CubMUN is a weeklong event where the members of the Moscow High School Model UN club visit Moscow Middle School to walk students through their own version of a Model UN. Model UN is an organization which gives students the chance to simulate a United Nations meeting.
With a class of 10 students, getting the conversation started took some help but by the end of the class period, students were raising their hands to be part of the conversation. All students represented South American countries in their simulation.
The students spent Day 3 in small groups working on food insecurity, housing and education access — all of which play a role in poverty which was the big problem the students were looking to solve. Day 4 brings students back to small groups to combine their ideas into one document — called a resolution.
Nicole Xiao, senior and head delegate at the MHS Model UN, said they hoped the sixth-graders would see that they can be part of a solution and that this event would help widen their worldview.
“I hope they come away realizing that even if there’s all these huge pressing problems in the world, they can definitely be part of the solution to help solve them,” Xiao said.
The CubMUN also got a redesign this year, she said, because they wanted to update the information and organize everything they had done since the program started in 2016. The high schoolers have put the event on every year until 2021, when they took a year off due to the COVID-19 pandemic.
Albrecht and Harper Wallen, another sixth grade social studies teacher, said the program gets the kids involved in problem solving.

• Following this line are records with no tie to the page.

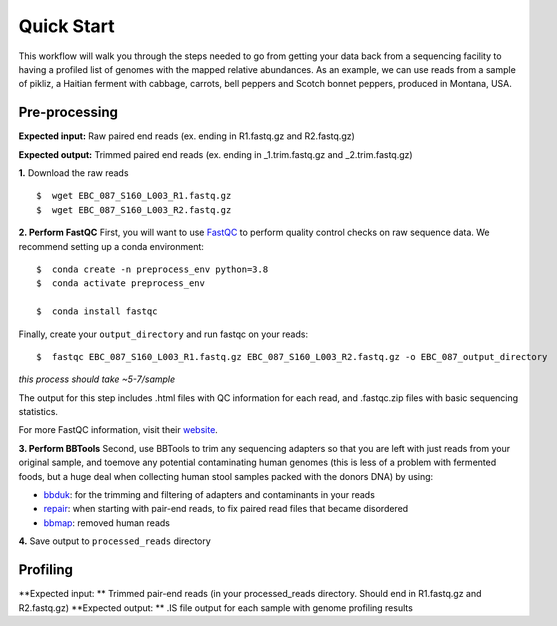 Quick Start
===================
This workflow will walk you through the steps needed to go from getting your data back from a sequencing facility to having a profiled list of genomes with the mapped relative abundances.
As an example, we can use reads from a sample of pikliz, a Haitian ferment with cabbage, carrots, bell peppers and Scotch bonnet peppers, produced in Montana, USA.


Pre-processing
+++++++++++++++++++++++++++++++++++++++++++++++++++++++++++++++++++++

**Expected input:** Raw paired end reads (ex. ending in R1.fastq.gz and R2.fastq.gz)

**Expected output:** Trimmed paired end reads (ex. ending in _1.trim.fastq.gz and _2.trim.fastq.gz)

**1.** Download the raw reads
::
 $  wget EBC_087_S160_L003_R1.fastq.gz
 $  wget EBC_087_S160_L003_R2.fastq.gz

**2. Perform FastQC**
First, you will want to use `FastQC <https://www.bioinformatics.babraham.ac.uk/projects/fastqc/>`_ to perform quality control checks on raw sequence data.
We recommend setting up a conda environment:
::
 $  conda create -n preprocess_env python=3.8
 $  conda activate preprocess_env  

 $  conda install fastqc

Finally, create your ``output_directory`` and run fastqc on your reads:
::
 $  fastqc EBC_087_S160_L003_R1.fastq.gz EBC_087_S160_L003_R2.fastq.gz -o EBC_087_output_directory
*this process should take ~5-7/sample*

The output for this step includes .html files with QC information for each read, and .fastqc.zip files with basic sequencing statistics.

For more FastQC information, visit their `website <https://www.bioinformatics.babraham.ac.uk/projects/fastqc/>`_.

**3. Perform BBTools**
Second, use BBTools to trim any sequencing adapters so that you are left with just reads from your original sample, and toemove any potential contaminating human genomes (this is less of a problem with fermented foods, but a huge deal when collecting human stool samples packed with the donors DNA) by using:

* `bbduk <https://jgi.doe.gov/data-and-tools/software-tools/bbtools/bb-tools-user-guide/bbduk-guide/>`_: for the trimming and filtering of adapters and contaminants in your reads

* `repair <https://jgi.doe.gov/data-and-tools/software-tools/bbtools/bb-tools-user-guide/repair-guide/>`_: when starting with pair-end reads, to fix paired read files that became disordered

* `bbmap <https://jgi.doe.gov/data-and-tools/software-tools/bbtools/bb-tools-user-guide/bbmap-guide/>`_: removed human reads

**4.** Save output to ``processed_reads`` directory

Profiling
+++++++++++++++++++++++++++++++++++++++++++++++++++++++++++++++++++++
**Expected input: ** Trimmed pair-end reads (in your processed_reads directory. Should end in R1.fastq.gz and R2.fastq.gz)
**Expected output: ** .IS file output for each sample with genome profiling results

Albrecht said this year she saw her students getting more comfortable and start coming out of their shell. One student, she said, had been quiet for a majority of the year and then in her CubMUN small group she was able to get comfortable enough to be part of the discussion.
“I’m seeing a lot more of my kids ... actually opening up and sharing their thoughts and ideas with their groups,” Albrecht said, “whereas they may not be so willing to do that in the classroom situation.”
Editor's note: The last name spelling of Stacy Albrecht has been corrected. It was misspelled in the version that appeared in print because of a Daily News error.